Wie eine Powerbank länger hält
Eine Powerbank altert mit der Zeit, aber falsche Lagerung beschleunigt das deutlich. Am meisten schaden extreme Temperaturen, langes Leerliegen und beschädigtes Zubehör. Wer sie normal nutzt, kühl und trocken lagert und gelegentlich nachlädt, hat meist deutlich länger etwas davon.
Hitze und Kälte vermeiden
Lassen Sie die Powerbank nicht in der prallen Sonne, auf der Heizung oder im heißen Auto liegen. Gerade das Auto ist im Sommer ein schlechter Lagerort, weil die Temperaturen schnell sehr hoch werden. Kälte reduziert vorübergehend die Leistung; laden Sie eine stark ausgekühlte Powerbank besser erst, wenn sie wieder Raumtemperatur erreicht hat.
Regelmäßig nachladen
Wenn die Powerbank nur für Notfälle gedacht ist, sollte sie nicht monatelang komplett leer in der Schublade liegen. Prüfen Sie den Ladestand alle paar Monate und laden Sie bei Bedarf nach. Für längere Lagerung ist ein mittlerer Ladestand meist schonender als dauerhaft ganz leer oder ganz voll.
Passende Kabel nutzen
Beschädigte oder zu schwache Kabel können langsam laden, warm werden oder Verbindungsabbrüche verursachen. Tauschen Sie Kabel aus, wenn die Ummantelung beschädigt ist, der Stecker wackelt oder Schnellladen plötzlich nicht mehr funktioniert.

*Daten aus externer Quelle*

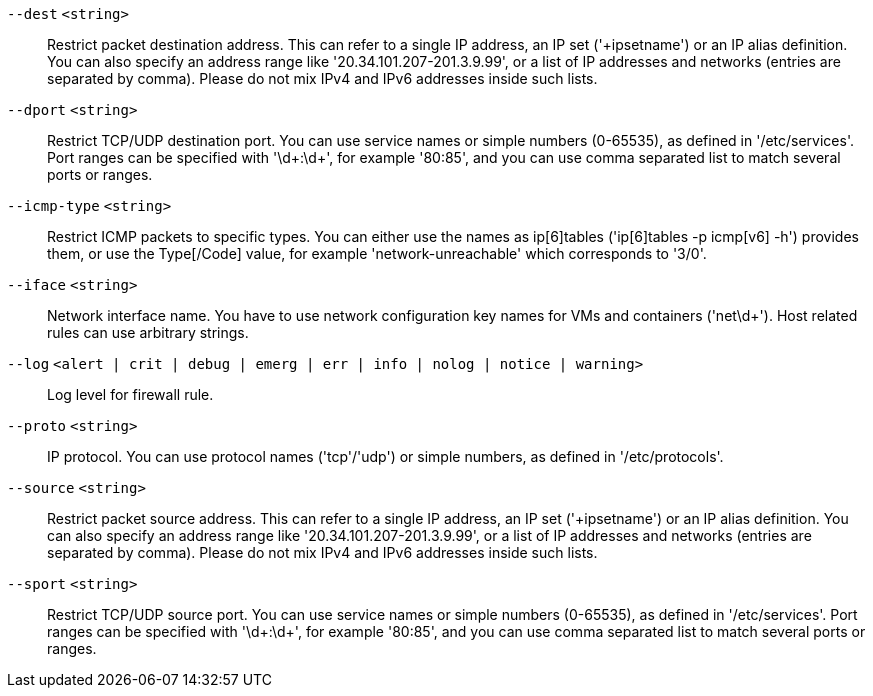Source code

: `--dest` `<string>` ::

Restrict packet destination address. This can refer to a single IP address, an IP set ('+ipsetname') or an IP alias definition. You can also specify an address range like '20.34.101.207-201.3.9.99', or a list of IP addresses and networks (entries are separated by comma). Please do not mix IPv4 and IPv6 addresses inside such lists.

`--dport` `<string>` ::

Restrict TCP/UDP destination port. You can use service names or simple numbers (0-65535), as defined in '/etc/services'. Port ranges can be specified with '\d+:\d+', for example '80:85', and you can use comma separated list to match several ports or ranges.

`--icmp-type` `<string>` ::

Restrict ICMP packets to specific types. You can either use the names as
ip[6]tables ('ip[6]tables -p icmp[v6] -h') provides them, or use the
Type[/Code] value, for example 'network-unreachable' which corresponds to
'3/0'.

`--iface` `<string>` ::

Network interface name. You have to use network configuration key names for VMs and containers ('net\d+'). Host related rules can use arbitrary strings.

`--log` `<alert | crit | debug | emerg | err | info | nolog | notice | warning>` ::

Log level for firewall rule.

`--proto` `<string>` ::

IP protocol. You can use protocol names ('tcp'/'udp') or simple numbers, as defined in '/etc/protocols'.

`--source` `<string>` ::

Restrict packet source address. This can refer to a single IP address, an IP set ('+ipsetname') or an IP alias definition. You can also specify an address range like '20.34.101.207-201.3.9.99', or a list of IP addresses and networks (entries are separated by comma). Please do not mix IPv4 and IPv6 addresses inside such lists.

`--sport` `<string>` ::

Restrict TCP/UDP source port. You can use service names or simple numbers (0-65535), as defined in '/etc/services'. Port ranges can be specified with '\d+:\d+', for example '80:85', and you can use comma separated list to match several ports or ranges.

Bei leistungsstarken Geräten wie Tablets oder Laptops sollten Sie ein ausdrücklich geeignetes USB-C-Kabel verwenden. Sonst kann es passieren, dass die Powerbank genug Leistung hätte, das Kabel sie aber nicht sauber überträgt.
Defekte früh erkennen
Eine Powerbank darf warm werden, aber nicht unangenehm heiß. Auch Aufblähen, Knacken, ungewöhnlicher Geruch, stark sinkende Kapazität oder Ladeabbrüche sind Warnzeichen. In solchen Fällen nicht weiter testen, sondern das Gerät sicher entsorgen und ersetzen.

Fazit
Eine Powerbank lohnt sich, wenn Sie unterwegs nicht von der nächsten Steckdose abhängig sein möchten. Für die meisten ist ein Modell mit 10.000 mAh, USB-C und ordentlicher Ladeleistung der beste Kompromiss; kleiner ist gut als Notreserve, größer eher für Reisen oder mehrere Geräte. Wichtiger als die höchste Kapazität ist am Ende, dass Sie die Powerbank wirklich mitnehmen und sie zuverlässig zu Ihren Geräten passt.